Theory: principled models in Vision Science
This category refers to the proposition of organizational laws of sensory systems that explain empirical phenomena. These principles demonstrate that neural function has been adapted to (or is determined by) the statistics of visual stimuli.
Derivation of Linear Properties: We worked on deriving the linear properties of the sensors and found that their spatio-chromatic sensitivity, changes in receptive fields, and phase properties arise from optimal solutions to the adaptation problem under noise constraints and manifold matching [PLoS-ONE14, IEEE-TGRS13]. These properties are also derived from statistical independence requirements [LNCS11, NeuroImag.Meeting11], and from optimal estimation of object reflectance [IEEE TGRS14].
Derivation of Non-Linear Behavior: We also derived the non-linear behavior for a variety of visual sensors (chromatic, texture, and motion sensors). We found that these nonlinearities are linked to optimal information transmission (entropy maximization) and/or error minimization in noisy systems (optimal vector quantization).
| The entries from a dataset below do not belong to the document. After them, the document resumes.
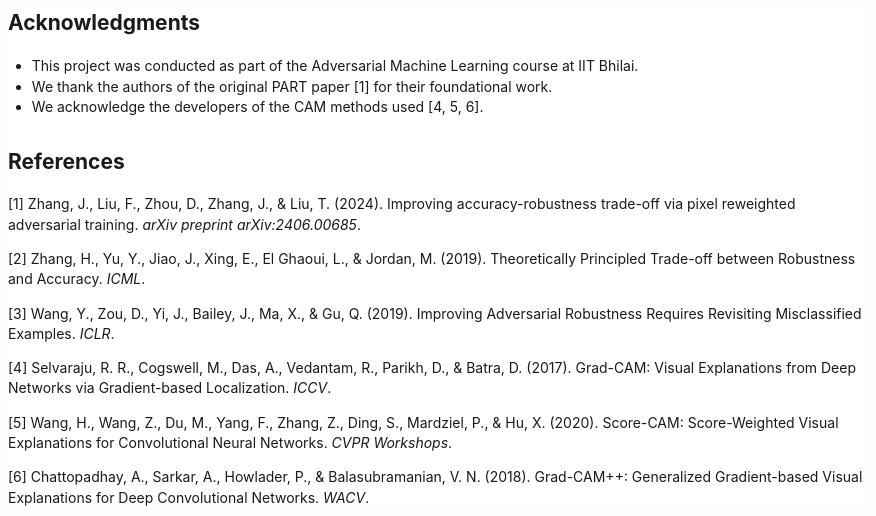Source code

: 
## Acknowledgments

*   This project was conducted as part of the Adversarial Machine Learning course at IIT Bhilai.
*   We thank the authors of the original PART paper [1] for their foundational work.
*   We acknowledge the developers of the CAM methods used [4, 5, 6].

## References

[1] Zhang, J., Liu, F., Zhou, D., Zhang, J., & Liu, T. (2024). Improving accuracy-robustness trade-off via pixel reweighted adversarial training. *arXiv preprint arXiv:2406.00685*.

[2] Zhang, H., Yu, Y., Jiao, J., Xing, E., El Ghaoui, L., & Jordan, M. (2019). Theoretically Principled Trade-off between Robustness and Accuracy. *ICML*.

[3] Wang, Y., Zou, D., Yi, J., Bailey, J., Ma, X., & Gu, Q. (2019). Improving Adversarial Robustness Requires Revisiting Misclassified Examples. *ICLR*.

[4] Selvaraju, R. R., Cogswell, M., Das, A., Vedantam, R., Parikh, D., & Batra, D. (2017). Grad-CAM: Visual Explanations from Deep Networks via Gradient-based Localization. *ICCV*.

[5] Wang, H., Wang, Z., Du, M., Yang, F., Zhang, Z., Ding, S., Mardziel, P., & Hu, X. (2020). Score-CAM: Score-Weighted Visual Explanations for Convolutional Neural Networks. *CVPR Workshops*.

[6] Chattopadhay, A., Sarkar, A., Howlader, P., & Balasubramanian, V. N. (2018). Grad-CAM++: Generalized Gradient-based Visual Explanations for Deep Convolutional Networks. *WACV*.



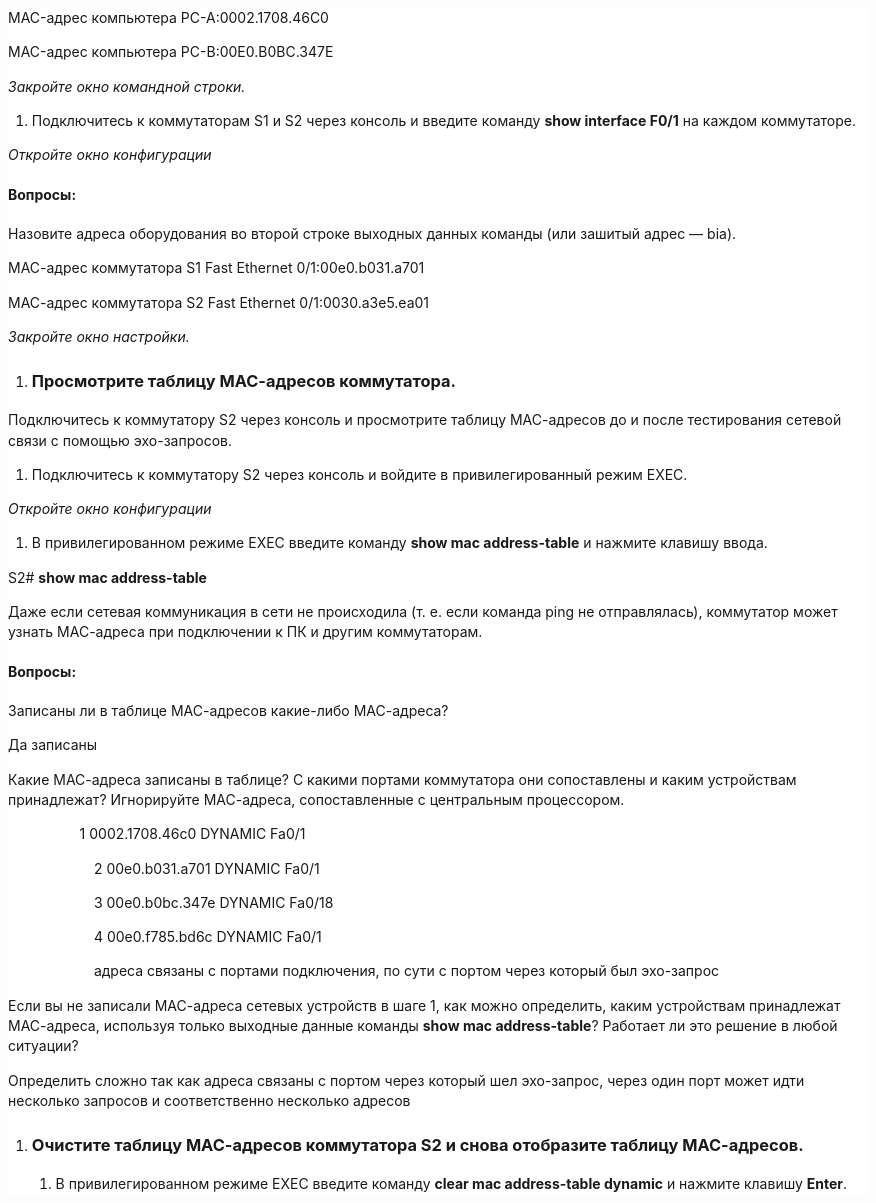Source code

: MAC-адрес компьютера PC-A:0002.1708.46C0

MAC-адрес компьютера PC-B:00E0.B0BC.347E

*Закройте окно командной строки.*

1. Подключитесь к коммутаторам S1 и S2 через консоль и введите команду **show interface F0/1** на каждом коммутаторе.

*Откройте окно конфигурации*
#### Вопросы:
Назовите адреса оборудования во второй строке выходных данных команды (или зашитый адрес — bia).

МАС-адрес коммутатора S1 Fast Ethernet 0/1:00e0.b031.a701

МАС-адрес коммутатора S2 Fast Ethernet 0/1:0030.a3e5.ea01

*Закройте окно настройки.*
1. ### **Просмотрите таблицу МАС-адресов коммутатора.**
Подключитесь к коммутатору S2 через консоль и просмотрите таблицу МАС-адресов до и после тестирования сетевой связи с помощью эхо-запросов.

1. Подключитесь к коммутатору S2 через консоль и войдите в привилегированный режим EXEC.

*Откройте окно конфигурации*

1. В привилегированном режиме EXEC введите команду **show mac address-table** и нажмите клавишу ввода.

S2# **show mac address-table**

Даже если сетевая коммуникация в сети не происходила (т. е. если команда ping не отправлялась), коммутатор может узнать МАС-адреса при подключении к ПК и другим коммутаторам.
#### Вопросы:
Записаны ли в таблице МАС-адресов какие-либо МАС-адреса?

Да записаны

Какие МАС-адреса записаны в таблице? С какими портами коммутатора они сопоставлены и каким устройствам принадлежат? Игнорируйте МАС-адреса, сопоставленные с центральным процессором.

`          `1 0002.1708.46c0 DYNAMIC Fa0/1

`            `2 00e0.b031.a701 DYNAMIC Fa0/1

`            `3 00e0.b0bc.347e DYNAMIC Fa0/18

`            `4 00e0.f785.bd6c DYNAMIC Fa0/1

`            `адреса связаны с портами подключения, по сути с портом через который был эхо-запрос 

Если вы не записали МАС-адреса сетевых устройств в шаге 1, как можно определить, каким устройствам принадлежат МАС-адреса, используя только выходные данные команды **show mac address-table**? Работает ли это решение в любой ситуации?

Определить сложно так как адреса связаны с портом через который шел эхо-запрос, через один порт может идти несколько запросов и соответственно несколько адресов
1. ### **Очистите таблицу МАС-адресов коммутатора S2 и снова отобразите таблицу МАС-адресов.**
   1. В привилегированном режиме EXEC введите команду **clear mac address-table dynamic** и нажмите клавишу **Enter**.
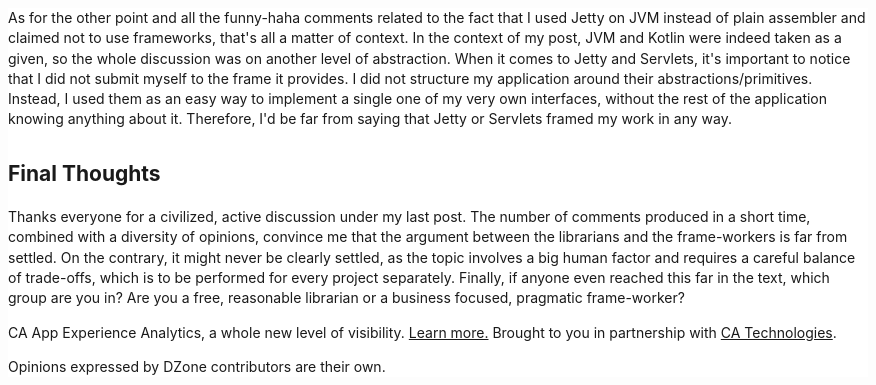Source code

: As for the other point and all the funny-haha comments related to the fact that I used Jetty on JVM instead of plain assembler and claimed not to use frameworks, that's all a matter of context. In the context of my post, JVM and Kotlin were indeed taken as a given, so the whole discussion was on another level of abstraction. When it comes to Jetty and Servlets, it's important to notice that I did not submit myself to the frame it provides. I did not structure my application around their abstractions/primitives. Instead, I used them as an easy way to implement a single one of my very own interfaces, without the rest of the application knowing anything about it. Therefore, I'd be far from saying that Jetty or Servlets framed my work in any way.

## Final Thoughts

Thanks everyone for a civilized, active discussion under my last post. The number of comments produced in a short time, combined with a diversity of opinions, convince me that the argument between the librarians and the frame-workers is far from settled. On the contrary, it might never be clearly settled, as the topic involves a big human factor and requires a careful balance of trade-offs, which is to be performed for every project separately. Finally, if anyone even reached this far in the text, which group are you in? Are you a free, reasonable librarian or a business focused, pragmatic frame-worker?

CA App Experience Analytics, a whole new level of visibility. [Learn more.](https://dzone.com/go?i=208122&u=https%3A%2F%2Fad.doubleclick.net%2Fddm%2Ftrackclk%2FN6040.130331DZONE%2FB11232955.150143157%3Bdc_trk_aid%3D322361143%3Bdc_trk_cid%3D81513735%3Bdc_lat%3D%3Bdc_rdid%3D%3Btag_for_child_directed_treatment%3D) Brought to you in partnership with [CA Technologies](https://dzone.com/go?i=208122&u=https%3A%2F%2Fad.doubleclick.net%2Fddm%2Ftrackclk%2FN6040.130331DZONE%2FB11232955.150143157%3Bdc_trk_aid%3D322361143%3Bdc_trk_cid%3D81513735%3Bdc_lat%3D%3Bdc_rdid%3D%3Btag_for_child_directed_treatment%3D).

Opinions expressed by DZone contributors are their own.
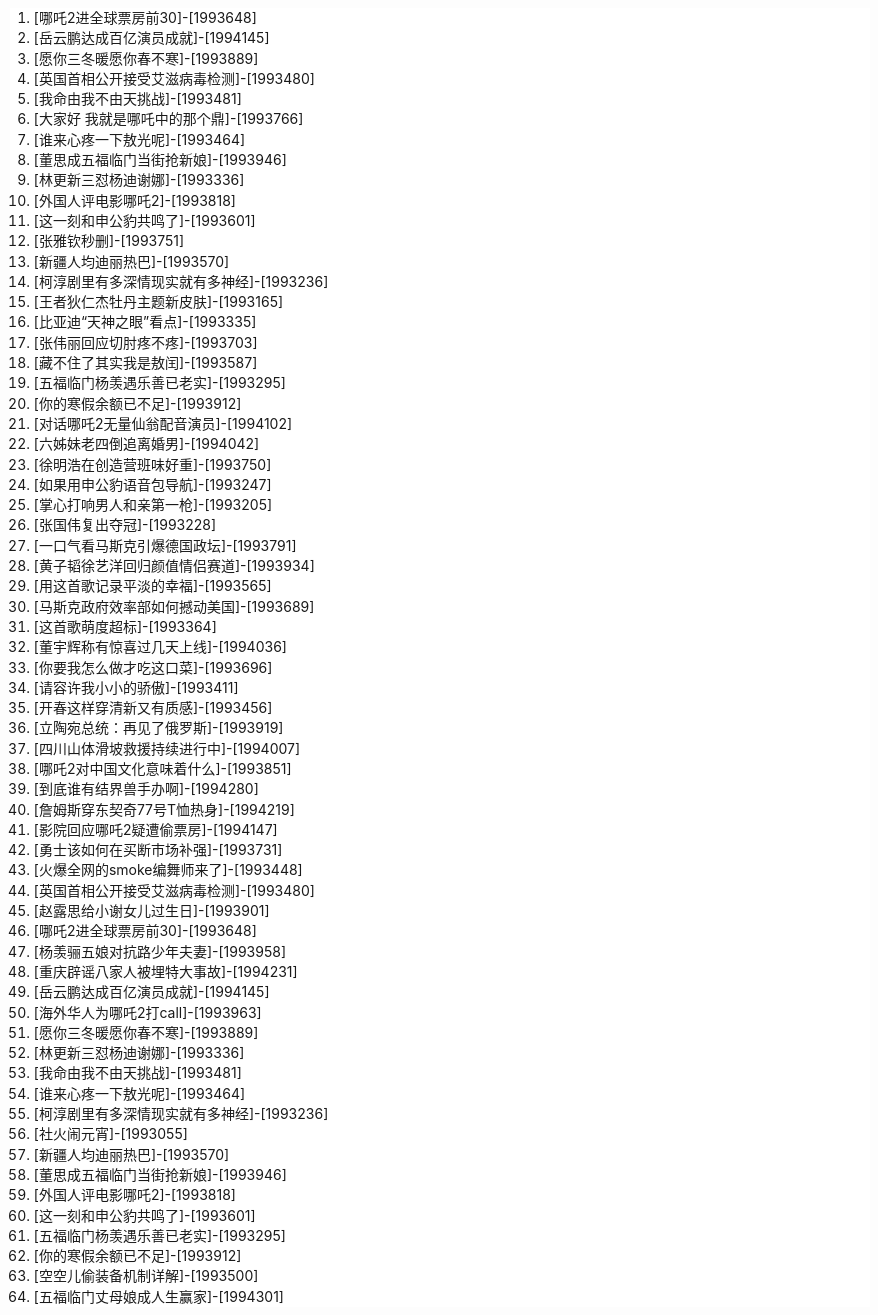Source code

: 1. [哪吒2进全球票房前30]-[1993648]
1. [岳云鹏达成百亿演员成就]-[1994145]
1. [愿你三冬暖愿你春不寒]-[1993889]
1. [英国首相公开接受艾滋病毒检测]-[1993480]
1. [我命由我不由天挑战]-[1993481]
1. [大家好 我就是哪吒中的那个鼎]-[1993766]
1. [谁来心疼一下敖光呢]-[1993464]
1. [董思成五福临门当街抢新娘]-[1993946]
1. [林更新三怼杨迪谢娜]-[1993336]
1. [外国人评电影哪吒2]-[1993818]
1. [这一刻和申公豹共鸣了]-[1993601]
1. [张雅钦秒删]-[1993751]
1. [新疆人均迪丽热巴]-[1993570]
1. [柯淳剧里有多深情现实就有多神经]-[1993236]
1. [王者狄仁杰牡丹主题新皮肤]-[1993165]
1. [比亚迪“天神之眼”看点]-[1993335]
1. [张伟丽回应切肘疼不疼]-[1993703]
1. [藏不住了其实我是敖闰]-[1993587]
1. [五福临门杨羡遇乐善已老实]-[1993295]
1. [你的寒假余额已不足]-[1993912]
1. [对话哪吒2无量仙翁配音演员]-[1994102]
1. [六姊妹老四倒追离婚男]-[1994042]
1. [徐明浩在创造营班味好重]-[1993750]
1. [如果用申公豹语音包导航]-[1993247]
1. [掌心打响男人和亲第一枪]-[1993205]
1. [张国伟复出夺冠]-[1993228]
1. [一口气看马斯克引爆德国政坛]-[1993791]
1. [黄子韬徐艺洋回归颜值情侣赛道]-[1993934]
1. [用这首歌记录平淡的幸福]-[1993565]
1. [马斯克政府效率部如何撼动美国]-[1993689]
1. [这首歌萌度超标]-[1993364]
1. [董宇辉称有惊喜过几天上线]-[1994036]
1. [你要我怎么做才吃这口菜]-[1993696]
1. [请容许我小小的骄傲]-[1993411]
1. [开春这样穿清新又有质感]-[1993456]
1. [立陶宛总统：再见了俄罗斯]-[1993919]
1. [四川山体滑坡救援持续进行中]-[1994007]
1. [哪吒2对中国文化意味着什么]-[1993851]
1. [到底谁有结界兽手办啊]-[1994280]
1. [詹姆斯穿东契奇77号T恤热身]-[1994219]
1. [影院回应哪吒2疑遭偷票房]-[1994147]
1. [勇士该如何在买断市场补强]-[1993731]
1. [火爆全网的smoke编舞师来了]-[1993448]
1. [英国首相公开接受艾滋病毒检测]-[1993480]
1. [赵露思给小谢女儿过生日]-[1993901]
1. [哪吒2进全球票房前30]-[1993648]
1. [杨羡骊五娘对抗路少年夫妻]-[1993958]
1. [重庆辟谣八家人被埋特大事故]-[1994231]
1. [岳云鹏达成百亿演员成就]-[1994145]
1. [海外华人为哪吒2打call]-[1993963]
1. [愿你三冬暖愿你春不寒]-[1993889]
1. [林更新三怼杨迪谢娜]-[1993336]
1. [我命由我不由天挑战]-[1993481]
1. [谁来心疼一下敖光呢]-[1993464]
1. [柯淳剧里有多深情现实就有多神经]-[1993236]
1. [社火闹元宵]-[1993055]
1. [新疆人均迪丽热巴]-[1993570]
1. [董思成五福临门当街抢新娘]-[1993946]
1. [外国人评电影哪吒2]-[1993818]
1. [这一刻和申公豹共鸣了]-[1993601]
1. [五福临门杨羡遇乐善已老实]-[1993295]
1. [你的寒假余额已不足]-[1993912]
1. [空空儿偷装备机制详解]-[1993500]
1. [五福临门丈母娘成人生赢家]-[1994301]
We studied this relationship in the traditional statistics-to-perception direction, deriving the nonlinearity from regularities in the scene [Network06, Neur.Comp.12, Front.Neurosci.15].
We also explored the (more novel) perception-to-statistics direction, examining the statistical effects of perceptually motivated nonlinearities [J.Opt.95, Im.Vis.Comp.00, LNCS00, Patt.Recog.03, Neur.Comp.10, LNCS10, NeuroImag.Meeting11].
Theory: Statistical Learning for Vision Science
In theoretical neuroscience, deriving properties of biological sensors from the regularities in visual scenes requires novel tools for statistical learning. In this field, we developed new techniques for unsupervised manifold learning, feature extraction (or symmetry detection in datasets), dimensionality reduction, probability density estimation, multi-information estimation, distance learning, and automatic adaptation from optimal dataset matching.
Given my interest in applicability to Vision Science problems, I focused on techniques that can be explicitly represented in the image domain, to be compared with receptive fields of visual neurons, as opposed to the usual practice in the Machine Learning community. Techniques include:
- Rotation-based Iterative Gaussianization (RBIG) [IEEE TNN 11].
- Sequential Principal Curves Analysis (SPCA) [Network06, Neur.Comp.12, Front. Neurosci.15].
- Principal Polynomial Analysis (PPA) Int.J.Neur.Syst.14
- Dimensionality Reduction based on Regression (DRR) [IEEE JSTSP15].
- Graph Matching for Adaptation [IEEE TGRS13.]